Das Wort pulsiert laut in meinem Kopf wieder und verwundert schaue ich den Jungen mit den dunkelbraunen Haaren an. Bisher habe ich ihm für eine Person gehalten, die nur auf sich selbst bedacht ist. Mein Problem ist mein Problem, und deins ist deins - so ein Art von Mensch. Doch in diesem Moment scheint er uns als ebenbürtige Partner zu sehen. Zu mindest hoffe ich das. Vielleicht hat er in der Zwischenzeit aber auch nur eingesehen, dass er nur mit meiner Hilfe das Vertrauen der Jugendlichen zurückgewinnen kann.
Uns.
„Von Malia solltest du dich fern halten," er wendet sich von mir ab und verschüttet den Rest der Eberesche. Die dunkle Asche landet auf dem Waldboden, schließt jedoch noch nicht den Kreis. Es fehlt noch gut einen Meter, bevor sich die beiden Linien treffen und, laut den Erzählung der Anderen, eine Barriere errichtet, die übernatürliche Wesen nicht überschreiten können.
„Sie ist gefährlich."
Theos letzter Satz kommt so verspätet nachgeschoben, dass ich ihn fast überhört hätte. Meine Gedanken hören auf um die Barriere zu kreisen und meine Augen fallen zurück auf den Teenager, der in diesem Moment das leere Glas fest umfasst und sich mit der freien Hand gleichzeitig den Schmutz von der Hose klopft. Im selben Moment höre ich ein lautes Rascheln und fahre erschrocken herum. Stiles hat das kleine Haus hinter uns verlassen und sich durch das Dickicht zu uns durchgeschlagen. Ich schätze die Distanz zwischen uns und dem Haus, in dem der Transformator steht, auf mehrere Meter, was bedeutet, dass sich Stiles überraschend leise genähert hat und das schon seit einiger Zeit. Die Entfernung zwischen uns lässt erahnen, dass er zu mindest die letzten Worte von Theo gehört haben muss und sein überraschter Blick, sagt genau das. Er lässt seine Augen schweigend zwischen uns hin und her schweifen und ich kann das Misstrauen schon in seiner Haltung erkennen. Jedoch glaube ich auch sehen zu können, das sich diese vor allem auf Theo bezieht. Mich dagegen beachtet der Teenager kaum.
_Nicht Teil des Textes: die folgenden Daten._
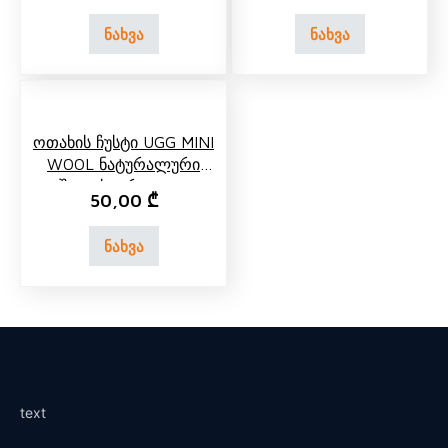
ნახვა
ნახვა
Ოთახის Ჩუსტი UGG MINI
WOOL Ნატურალური
Შალის Ორაგული
50,00
₾
Ვარდისფერი
ნახვა
text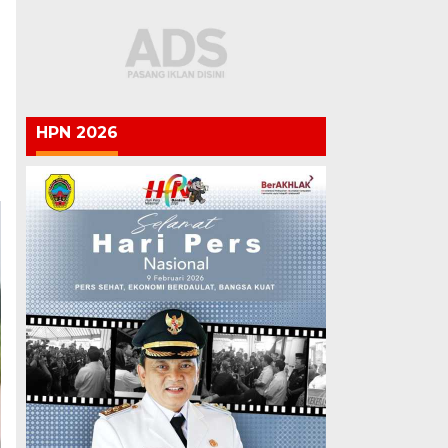
HPN 2026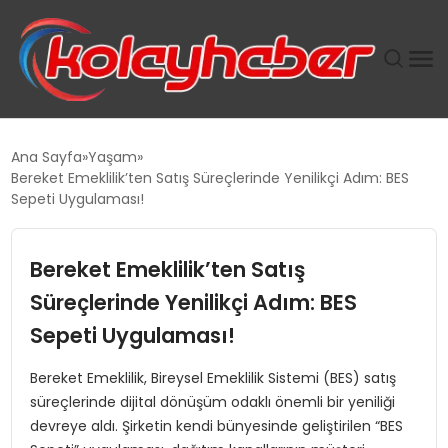
PLUS İNSAN KAYAKLARI
Ana Sayfa
Yaşam
Bereket Emeklilik’ten Satış Süreçlerinde Yenilikçi Adım: BES
SUWEN’IN İSTIHDAM MODELI EKONOMIDE KADIN
Sepeti Uygulaması!
GÜCÜNÜBÜYÜTÜYOR
Bereket Emeklilik’ten Satış
TANYER YAPI ZEMIN MÜHENDISLIĞINDE HEDEF
BÜYÜTTÜ
Süreçlerinde Yenilikçi Adım: BES
Sepeti Uygulaması!
TOROSLAR’DA PAZAR GERGİNLİĞİ!
Bereket Emeklilik, Bireysel Emeklilik Sistemi (BES) satış
süreçlerinde dijital dönüşüm odaklı önemli bir yeniliği
devreye aldı. Şirketin kendi bünyesinde geliştirilen “BES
„Scott hat gesagt ich soll euch holen," seine Augen liegen weiterhin auf Theo und ich kann die Spannung zwischen den beiden Jungen spüren. Stiles vertraut Theo nicht und für Theo ist das offensichtlich. Ich glaube, auch er kann Stiles nicht wirklich ausstehen und ich glaube auch zu wissen wieso. Stiles ist Scott sein bester Freund. Wenn er jemanden - Theo - nicht mag, hat dass einen gewissen Einfluss auf Scott. Ich frage mich, ob das der einzige Grund ist, wieso Theo ihn in diesem Moment herausfordernd mustert, als würde er ihn dazu auffordern, das belauschte Gespräch anzusprechen. Dabei bin ich mir noch nicht einmal sicher wie viel Stiles tatsächlich mitgehört hat. Wenn ich Pech habe, hat er alles gehört. Auch den Teil, in dem ich zugebe Scott die ganze Zeit anzulügen.
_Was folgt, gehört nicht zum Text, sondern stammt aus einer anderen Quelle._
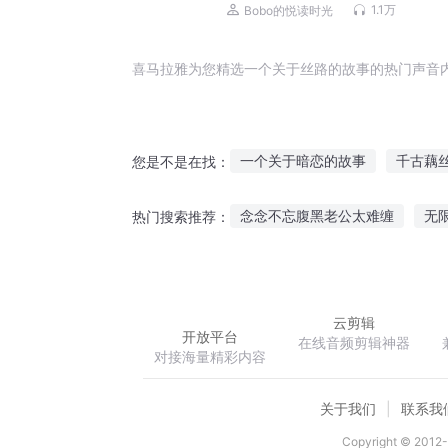
1.1万
Bobo的悦读时光
喜马拉雅为您精选一个关于丝路的故事的热门声音
一个关于暗恋的故事
千古藕
您是不是在找：
有关你的我都记得
丝丝入味
念念不忘腹黑老公太难缠
无
热门搜索推荐：
当□□丝有了异能
关于我关
地球邪少
残辉序章毁灭之初
云剪辑
开放平台
在线音频剪辑神器
对接海量精彩内容
关于我们
联系我
Copyright © 2012-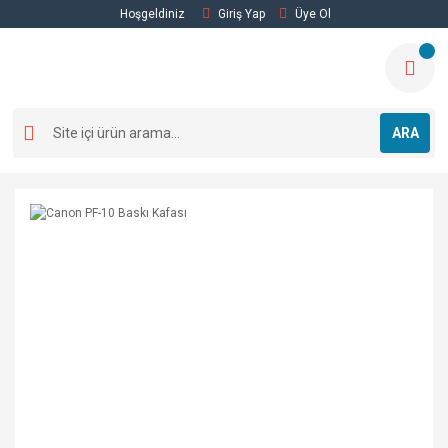
Hoşgeldiniz
Giriş Yap
Üye Ol
ARA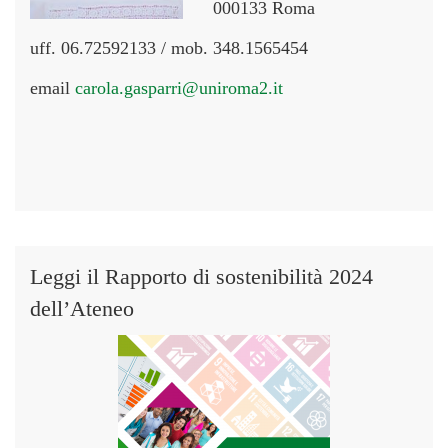
000133 Roma
uff. 06.72592133 / mob. 348.1565454
email
carola.gasparri@uniroma2.it
Leggi il Rapporto di sostenibilità 2024
dell’Ateneo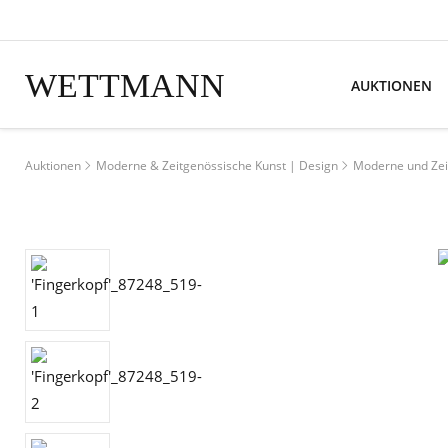
WETTMANN
AUKTIONEN
Auktionen
Moderne & Zeitgenössische Kunst | Design
Moderne und Zei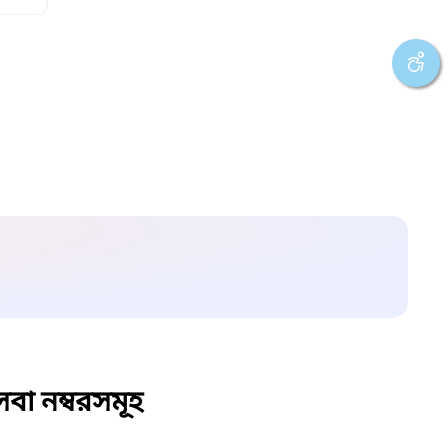
বা নম্বরসমূহ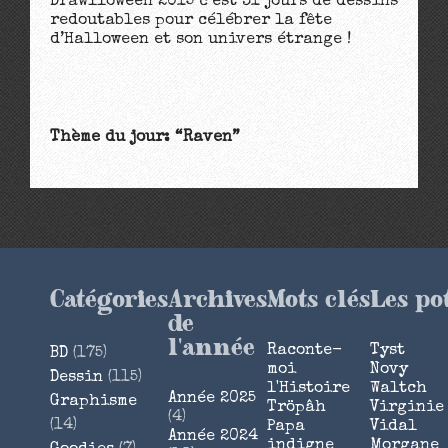
Drawlloween 2015 c’est 31 jours de dessins
redoutables pour célébrer la fête
d’Halloween et son univers étrange !
Thème du jour: “Raven”
Catégories
Archives
Mots clés
Les po
de
l'année
Raconte-
Tyst
BD
(175)
moi
Novy
Dessin
(115)
l'Histoire
Waltch
Année 2025
Graphisme
Tröpâh
Virginie
(4)
(14)
Papa
Vidal
Année 2024
indigne
Morgane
„Wir wollen den Plan durchgehen," Stiles Satzende hängt in der Luft und während sich die beiden Jugendlichen noch immer herausfordernd anstarren, höre ich in weiter Ferne bereits ein lautes Donnerrollen. Ich schaue auf und bemerke den blauen Himmel über uns. Bisher ist noch keine Wolke zu sehen und ich kann erneut den kalten Herbstwind spüren, der das getrocknete Laub um meine Füße wegen lässt. Ich erzittere leicht und reibe mir über die Arme. In diesem Moment trifft die Angst vor den Ghostrider auf die Sorge, Stiles könnte mehr belauscht haben als nur Theos letzten Satz, und mit besorgten Blick nehme ich erneut ein, in der Ferne donnerndes, Gewitter wahr.
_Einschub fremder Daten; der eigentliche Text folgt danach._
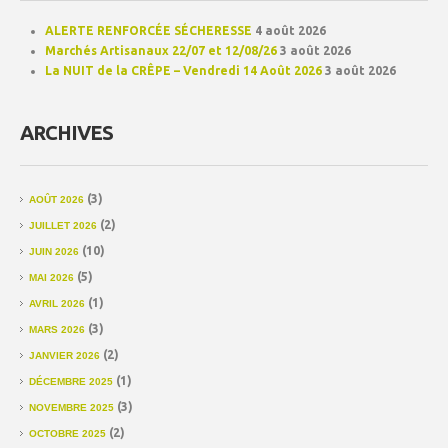
ALERTE RENFORCÉE SÉCHERESSE
4 août 2026
Marchés Artisanaux 22/07 et 12/08/26
3 août 2026
La NUIT de la CRÊPE – Vendredi 14 Août 2026
3 août 2026
ARCHIVES
(3)
AOÛT 2026
(2)
JUILLET 2026
(10)
JUIN 2026
(5)
MAI 2026
(1)
AVRIL 2026
(3)
MARS 2026
(2)
JANVIER 2026
(1)
DÉCEMBRE 2025
(3)
NOVEMBRE 2025
(2)
OCTOBRE 2025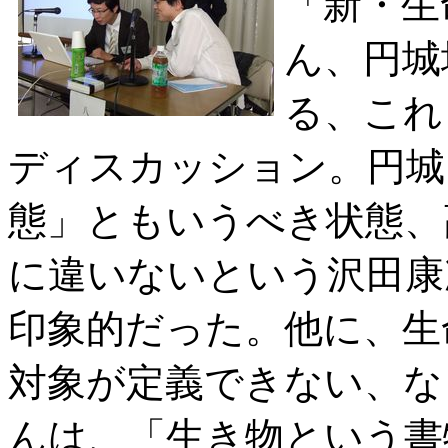
「新・生
ん、円城
る、これ
ディスカッション。円城
態」ともいうべき状態、
に違いないという沢田康
印象的だった。他に、生
対象が定義できない、な
んは、「生き物という書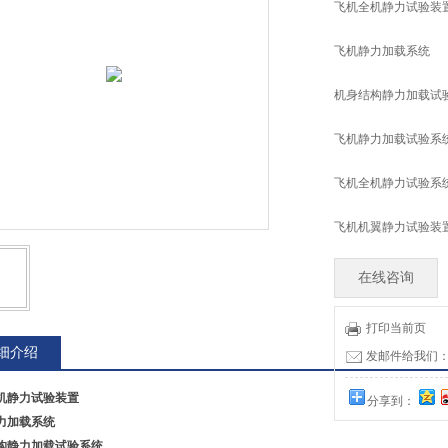
飞机全机静力试验装
飞机静力加载系统
机身结构静力加载试
飞机静力加载试验系
飞机全机静力试验系
飞机机翼静力试验装
在线咨询
打印当前页
细介绍
发邮件给我们：tia
机静力试验装置
分享到：
力加载系统
构静力加载试验系统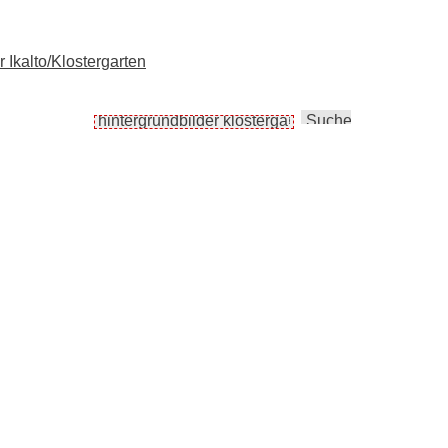
r Ikalto/Klostergarten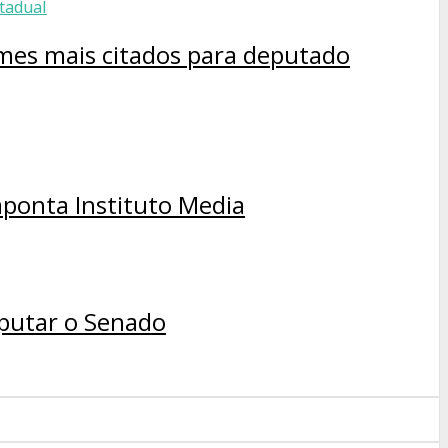
omes mais citados para deputado
aponta Instituto Media
sputar o Senado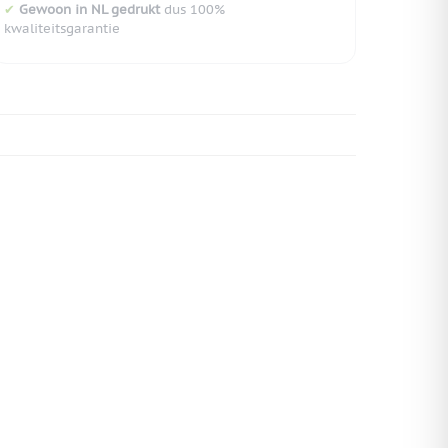
✔
Gewoon in NL gedrukt
dus 100%
kwaliteitsgarantie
„Wir sollten uns beeilen," werfe ich jetzt übereilt ein und steuere ohne den beiden Jungen noch ein Blick zuzuwerfen, das kleine Haus an. In diesem warten bereits die anderen Jugendlichen und ich kann spüren wie wenigstens für den Moment der Druck von den Schultern fällt, von Stiles möglicherweise enttarnt worden zu sein.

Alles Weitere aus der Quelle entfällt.